[Records to use — start]
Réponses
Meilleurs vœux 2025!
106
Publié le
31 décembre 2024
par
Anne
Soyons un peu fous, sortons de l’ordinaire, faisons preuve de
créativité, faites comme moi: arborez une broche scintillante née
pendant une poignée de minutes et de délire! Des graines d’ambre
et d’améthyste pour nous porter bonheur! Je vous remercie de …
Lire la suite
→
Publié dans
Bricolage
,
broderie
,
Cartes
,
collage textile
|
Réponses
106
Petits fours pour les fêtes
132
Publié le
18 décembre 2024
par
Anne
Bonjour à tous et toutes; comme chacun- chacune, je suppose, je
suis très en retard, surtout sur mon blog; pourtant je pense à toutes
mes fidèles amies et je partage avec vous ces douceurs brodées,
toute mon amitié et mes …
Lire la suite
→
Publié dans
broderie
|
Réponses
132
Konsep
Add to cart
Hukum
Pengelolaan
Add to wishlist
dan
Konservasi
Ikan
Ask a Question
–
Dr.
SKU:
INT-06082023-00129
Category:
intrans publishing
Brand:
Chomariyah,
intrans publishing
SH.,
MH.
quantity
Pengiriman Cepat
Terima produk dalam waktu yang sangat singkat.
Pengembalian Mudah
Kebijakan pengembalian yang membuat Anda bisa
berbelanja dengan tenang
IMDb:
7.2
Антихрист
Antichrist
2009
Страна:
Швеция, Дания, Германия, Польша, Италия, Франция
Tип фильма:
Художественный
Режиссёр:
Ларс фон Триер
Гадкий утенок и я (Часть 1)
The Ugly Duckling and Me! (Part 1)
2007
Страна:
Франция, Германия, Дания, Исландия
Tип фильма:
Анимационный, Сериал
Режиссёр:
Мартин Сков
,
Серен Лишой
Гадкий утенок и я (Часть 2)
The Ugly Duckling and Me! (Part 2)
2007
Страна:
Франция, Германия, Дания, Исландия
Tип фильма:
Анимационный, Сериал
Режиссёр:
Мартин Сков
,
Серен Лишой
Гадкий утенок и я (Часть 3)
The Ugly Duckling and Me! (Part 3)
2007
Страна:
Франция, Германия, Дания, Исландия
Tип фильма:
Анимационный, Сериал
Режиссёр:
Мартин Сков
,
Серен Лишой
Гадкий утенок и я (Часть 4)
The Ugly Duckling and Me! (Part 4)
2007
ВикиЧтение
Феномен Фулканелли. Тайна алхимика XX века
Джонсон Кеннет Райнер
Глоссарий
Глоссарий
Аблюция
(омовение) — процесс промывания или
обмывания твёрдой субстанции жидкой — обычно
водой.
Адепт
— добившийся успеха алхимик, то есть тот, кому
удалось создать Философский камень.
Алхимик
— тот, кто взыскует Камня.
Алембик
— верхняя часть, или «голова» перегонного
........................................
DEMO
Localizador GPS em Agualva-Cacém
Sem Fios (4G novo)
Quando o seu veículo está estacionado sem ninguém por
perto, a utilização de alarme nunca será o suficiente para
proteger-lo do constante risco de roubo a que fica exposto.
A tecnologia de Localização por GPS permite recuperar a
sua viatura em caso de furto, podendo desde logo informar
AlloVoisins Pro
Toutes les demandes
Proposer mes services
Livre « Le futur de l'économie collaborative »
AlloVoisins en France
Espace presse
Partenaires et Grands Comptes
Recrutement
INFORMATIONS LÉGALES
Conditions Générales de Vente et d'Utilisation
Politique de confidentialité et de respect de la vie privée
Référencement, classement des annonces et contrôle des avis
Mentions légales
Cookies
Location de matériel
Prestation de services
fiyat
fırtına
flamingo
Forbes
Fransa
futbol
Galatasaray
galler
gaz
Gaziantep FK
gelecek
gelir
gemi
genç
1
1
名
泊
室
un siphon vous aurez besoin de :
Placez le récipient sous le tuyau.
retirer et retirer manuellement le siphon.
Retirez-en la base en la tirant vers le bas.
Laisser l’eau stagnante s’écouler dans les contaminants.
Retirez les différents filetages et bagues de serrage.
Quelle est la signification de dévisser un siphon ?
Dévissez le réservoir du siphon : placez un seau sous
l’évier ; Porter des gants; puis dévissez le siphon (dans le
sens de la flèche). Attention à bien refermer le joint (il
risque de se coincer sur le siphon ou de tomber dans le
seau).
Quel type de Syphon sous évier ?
[Records to use — finish]
Required action:
Rename "Add to wishlist" to "Save for later" throughout the data entries above and write out all the lines again, leaving everything else the same.

Solution to the exercise:
Réponses
Meilleurs vœux 2025!
106
Publié le
31 décembre 2024
par
Anne
Soyons un peu fous, sortons de l’ordinaire, faisons preuve de
créativité, faites comme moi: arborez une broche scintillante née
pendant une poignée de minutes et de délire! Des graines d’ambre
et d’améthyste pour nous porter bonheur! Je vous remercie de …
Lire la suite
→
Publié dans
Bricolage
,
broderie
,
Cartes
,
collage textile
|
Réponses
106
Petits fours pour les fêtes
132
Publié le
18 décembre 2024
par
Anne
Bonjour à tous et toutes; comme chacun- chacune, je suppose, je
suis très en retard, surtout sur mon blog; pourtant je pense à toutes
mes fidèles amies et je partage avec vous ces douceurs brodées,
toute mon amitié et mes …
Lire la suite
→
Publié dans
broderie
|
Réponses
132
Konsep
Add to cart
Hukum
Pengelolaan
Save for later
dan
Konservasi
Ikan
Ask a Question
–
Dr.
SKU:
INT-06082023-00129
Category:
intrans publishing
Brand:
Chomariyah,
intrans publishing
SH.,
MH.
quantity
Pengiriman Cepat
Terima produk dalam waktu yang sangat singkat.
Pengembalian Mudah
Kebijakan pengembalian yang membuat Anda bisa
berbelanja dengan tenang
IMDb:
7.2
Антихрист
Antichrist
2009
Страна:
Швеция, Дания, Германия, Польша, Италия, Франция
Tип фильма:
Художественный
Режиссёр:
Ларс фон Триер
Гадкий утенок и я (Часть 1)
The Ugly Duckling and Me! (Part 1)
2007
Страна:
Франция, Германия, Дания, Исландия
Tип фильма:
Анимационный, Сериал
Режиссёр:
Мартин Сков
,
Серен Лишой
Гадкий утенок и я (Часть 2)
The Ugly Duckling and Me! (Part 2)
2007
Страна:
Франция, Германия, Дания, Исландия
Tип фильма:
Анимационный, Сериал
Режиссёр:
Мартин Сков
,
Серен Лишой
Гадкий утенок и я (Часть 3)
The Ugly Duckling and Me! (Part 3)
2007
Страна:
Франция, Германия, Дания, Исландия
Tип фильма:
Анимационный, Сериал
Режиссёр:
Мартин Сков
,
Серен Лишой
Гадкий утенок и я (Часть 4)
The Ugly Duckling and Me! (Part 4)
2007
ВикиЧтение
Феномен Фулканелли. Тайна алхимика XX века
Джонсон Кеннет Райнер
Глоссарий
Глоссарий
Аблюция
(омовение) — процесс промывания или
обмывания твёрдой субстанции жидкой — обычно
водой.
Адепт
— добившийся успеха алхимик, то есть тот, кому
удалось создать Философский камень.
Алхимик
— тот, кто взыскует Камня.
Алембик
— верхняя часть, или «голова» перегонного
........................................
DEMO
Localizador GPS em Agualva-Cacém
Sem Fios (4G novo)
Quando o seu veículo está estacionado sem ninguém por
perto, a utilização de alarme nunca será o suficiente para
proteger-lo do constante risco de roubo a que fica exposto.
A tecnologia de Localização por GPS permite recuperar a
sua viatura em caso de furto, podendo desde logo informar
AlloVoisins Pro
Toutes les demandes
Proposer mes services
Livre « Le futur de l'économie collaborative »
AlloVoisins en France
Espace presse
Partenaires et Grands Comptes
Recrutement
INFORMATIONS LÉGALES
Conditions Générales de Vente et d'Utilisation
Politique de confidentialité et de respect de la vie privée
Référencement, classement des annonces et contrôle des avis
Mentions légales
Cookies
Location de matériel
Prestation de services
fiyat
fırtına
flamingo
Forbes
Fransa
futbol
Galatasaray
galler
gaz
Gaziantep FK
gelecek
gelir
gemi
genç
1
1
名
泊
室
un siphon vous aurez besoin de :
Placez le récipient sous le tuyau.
retirer et retirer manuellement le siphon.
Retirez-en la base en la tirant vers le bas.
Laisser l’eau stagnante s’écouler dans les contaminants.
Retirez les différents filetages et bagues de serrage.
Quelle est la signification de dévisser un siphon ?
Dévissez le réservoir du siphon : placez un seau sous
l’évier ; Porter des gants; puis dévissez le siphon (dans le
sens de la flèche). Attention à bien refermer le joint (il
risque de se coincer sur le siphon ou de tomber dans le
seau).
Quel type de Syphon sous évier ?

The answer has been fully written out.